Verilen metin:
------------------------------------
Cezayirli arkeologlar, "Fransızlar, sömürgeciliği meşrulaştırmak için arkeolojik verileri tahrif ettiler. Sadece Roma kalıntılarını belgelediler, yöresel kalıntıları ya Romalılaştırdılarya da 'Arap kalıntıları' diye geçiştirdiler" açıklamasında bulundular.

 

 Tüm sömürgeci devletlerin tek bir amacı vardı; sömürülen ülkelerin kimliklerini silmek ve medeniyetlerini hayvan seviyesine indirmek. Fransa bu ideolojiye karşı değildi. Dahası, bu insanlık dışı ideolojiyi kutlayan ve hatta sahada uygulayan ülkelerden biriydi.

Cezayir'i 1830'da sömürgeleştiren Fransa, Cezayir halkını, “bir diktatörlük olan Osmanlı otoritesinden kurtarmak” amacıyla işgal ettiği sahte söylemini dillendiriyordu. Fransızlar, Cezayir'e yerleşip, yönetimlerini ve ordusunu kurduğunda, Cezayir topraklarına ilişkin yeni bir tarihsel yaklaşım başlattı.

Fransa kendisini Roma imparatorluğunun meşru kızı olarak görüyordu. Bu nedenle Cezayir'e girmek ve sömürgeleştirmek sadece atalarının mirasını kurtarmaktı.
------------------------------------
Verilen bilgiler:
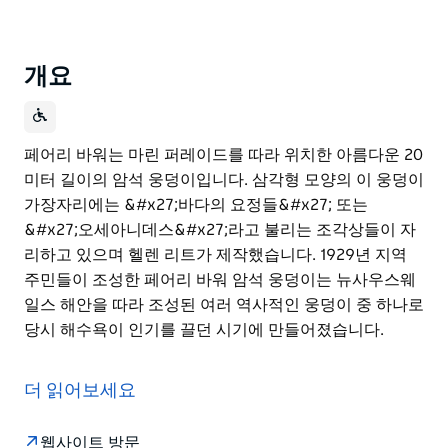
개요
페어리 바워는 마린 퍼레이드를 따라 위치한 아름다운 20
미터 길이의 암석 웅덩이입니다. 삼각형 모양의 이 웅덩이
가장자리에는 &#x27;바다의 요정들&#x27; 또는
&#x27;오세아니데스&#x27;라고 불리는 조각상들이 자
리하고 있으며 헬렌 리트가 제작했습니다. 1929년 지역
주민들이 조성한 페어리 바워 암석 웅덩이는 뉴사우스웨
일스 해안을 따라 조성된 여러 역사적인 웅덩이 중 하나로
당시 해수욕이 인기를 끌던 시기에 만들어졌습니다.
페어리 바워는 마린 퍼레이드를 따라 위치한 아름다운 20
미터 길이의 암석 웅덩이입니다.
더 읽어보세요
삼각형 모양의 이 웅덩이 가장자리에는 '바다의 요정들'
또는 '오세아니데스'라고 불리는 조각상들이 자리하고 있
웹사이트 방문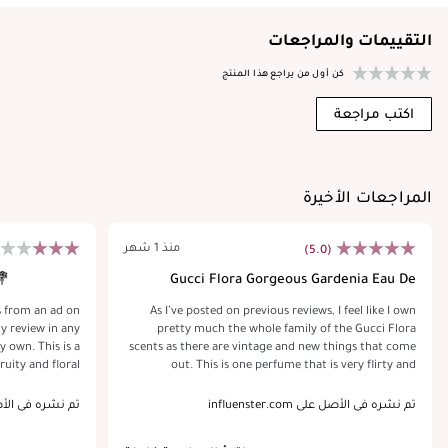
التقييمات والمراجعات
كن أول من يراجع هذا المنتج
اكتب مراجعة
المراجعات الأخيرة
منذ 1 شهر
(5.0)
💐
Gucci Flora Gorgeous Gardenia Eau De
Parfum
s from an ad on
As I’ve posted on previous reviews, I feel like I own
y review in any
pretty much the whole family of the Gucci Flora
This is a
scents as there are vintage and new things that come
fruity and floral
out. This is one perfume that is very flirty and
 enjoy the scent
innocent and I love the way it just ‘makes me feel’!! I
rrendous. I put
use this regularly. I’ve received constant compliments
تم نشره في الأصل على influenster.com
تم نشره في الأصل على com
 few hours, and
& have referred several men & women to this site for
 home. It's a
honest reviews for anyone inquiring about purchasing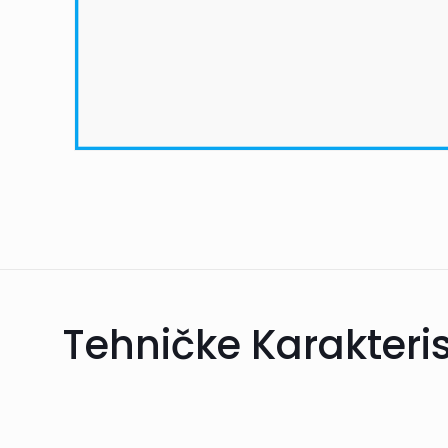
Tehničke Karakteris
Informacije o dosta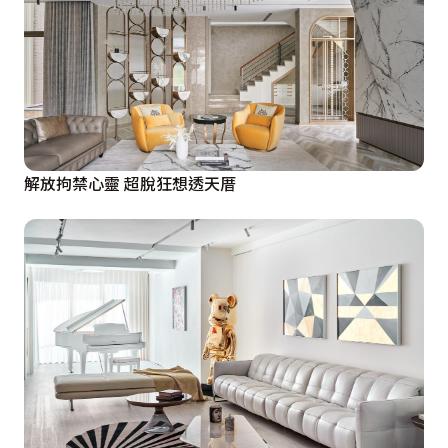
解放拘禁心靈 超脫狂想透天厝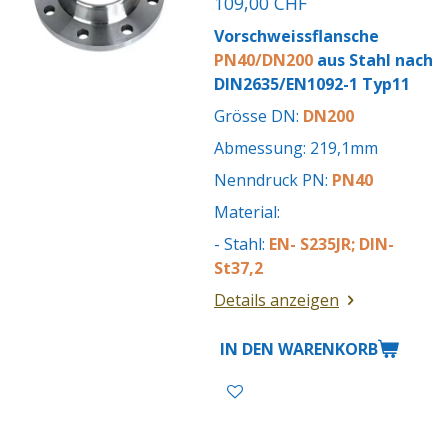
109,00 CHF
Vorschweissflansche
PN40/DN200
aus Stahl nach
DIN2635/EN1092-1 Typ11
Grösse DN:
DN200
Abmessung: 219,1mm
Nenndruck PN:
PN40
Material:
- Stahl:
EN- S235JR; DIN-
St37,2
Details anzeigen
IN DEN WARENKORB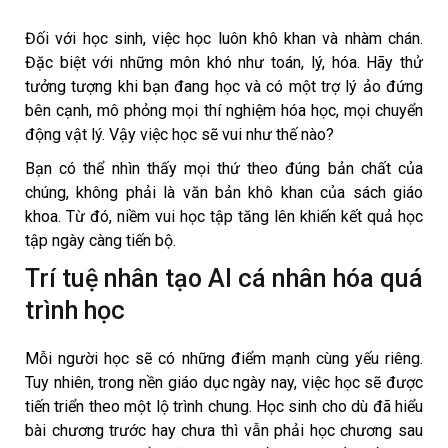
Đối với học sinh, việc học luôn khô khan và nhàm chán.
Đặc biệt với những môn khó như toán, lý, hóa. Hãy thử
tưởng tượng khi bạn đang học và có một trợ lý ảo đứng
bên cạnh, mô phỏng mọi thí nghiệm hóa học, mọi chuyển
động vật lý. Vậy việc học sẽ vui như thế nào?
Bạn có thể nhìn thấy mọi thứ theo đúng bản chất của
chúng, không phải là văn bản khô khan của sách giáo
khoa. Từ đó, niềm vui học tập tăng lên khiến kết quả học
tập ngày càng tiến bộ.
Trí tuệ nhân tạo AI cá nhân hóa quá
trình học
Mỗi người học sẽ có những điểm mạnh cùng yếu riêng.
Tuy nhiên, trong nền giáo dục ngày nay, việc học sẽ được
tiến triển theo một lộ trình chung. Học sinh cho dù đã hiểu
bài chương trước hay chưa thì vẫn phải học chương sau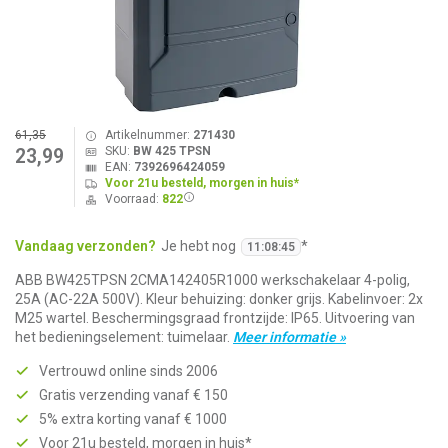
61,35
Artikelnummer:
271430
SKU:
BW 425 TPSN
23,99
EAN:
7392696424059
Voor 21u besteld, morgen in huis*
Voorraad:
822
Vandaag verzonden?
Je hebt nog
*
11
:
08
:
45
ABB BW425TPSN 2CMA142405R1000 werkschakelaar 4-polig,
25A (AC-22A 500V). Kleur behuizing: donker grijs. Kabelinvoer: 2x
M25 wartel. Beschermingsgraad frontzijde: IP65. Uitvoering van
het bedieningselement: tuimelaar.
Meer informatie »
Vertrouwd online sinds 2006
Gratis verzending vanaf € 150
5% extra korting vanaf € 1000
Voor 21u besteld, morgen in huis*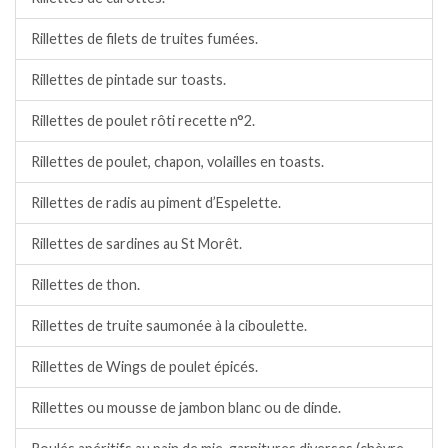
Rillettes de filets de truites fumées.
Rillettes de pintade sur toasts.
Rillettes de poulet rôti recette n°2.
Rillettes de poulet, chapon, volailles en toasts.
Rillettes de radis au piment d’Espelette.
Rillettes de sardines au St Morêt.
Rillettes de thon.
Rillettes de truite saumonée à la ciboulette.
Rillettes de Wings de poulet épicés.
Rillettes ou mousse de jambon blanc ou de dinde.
------------------------------------
Alıştırma yönergeleri:
a) Metne göre aşağıdaki soruları yanıtlayın.
(i) Fransa Cezayir'i hangi yılda sömürgeleştirdi?
(ii) Fransa kendisini hangi imparatorluğun meşru kızı olarak görüyordu?
(iii) Cezayirli arkeologlara göre Fransızlar hangi kalıntıları belgeledi?
b) Metinde "Cezayir'i 1830'da sömürgeleştiren" sözlerinden başlayıp "atalarının mirasını kurtarmaktı." sözlerine kadar olan kısmı, bu sözler de dahil olmak üzere aynen yazın.
c) Metni iki cümleyle özetleyin.

Çözüm listesi:
a)
(i) 1830
(ii) Roma İmparatorluğu
(iii) Sadece Roma kalıntılarını

b)
Cezayir'i 1830'da sömürgeleştiren Fransa, Cezayir halkını, “bir diktatörlük olan Osmanlı otoritesinden kurtarmak” amacıyla işgal ettiği sahte söylemini dillendiriyordu. Fransızlar, Cezayir'e yerleşip, yönetimlerini ve ordusunu kurduğunda, Cezayir topraklarına ilişkin yeni bir tarihsel yaklaşım başlattı.

Fransa kendisini Roma imparatorluğunun meşru kızı olarak görüyordu. Bu nedenle Cezayir'e girmek ve sömürgeleştirmek sadece atalarının mirasını kurtarmaktı.

c) Cezayirli arkeologlara göre Fransızlar, sömürgeciliği meşrulaştırmak için arkeolojik verileri tahrif ederek sadece Roma kalıntılarını belgelediler. Cezayir'i 1830'da sömürgeleştiren ve kendisini Roma İmparatorluğu'nun meşru kızı olarak gören Fransa, bu işgali atalarının mirasını kurtarmak sayıyordu.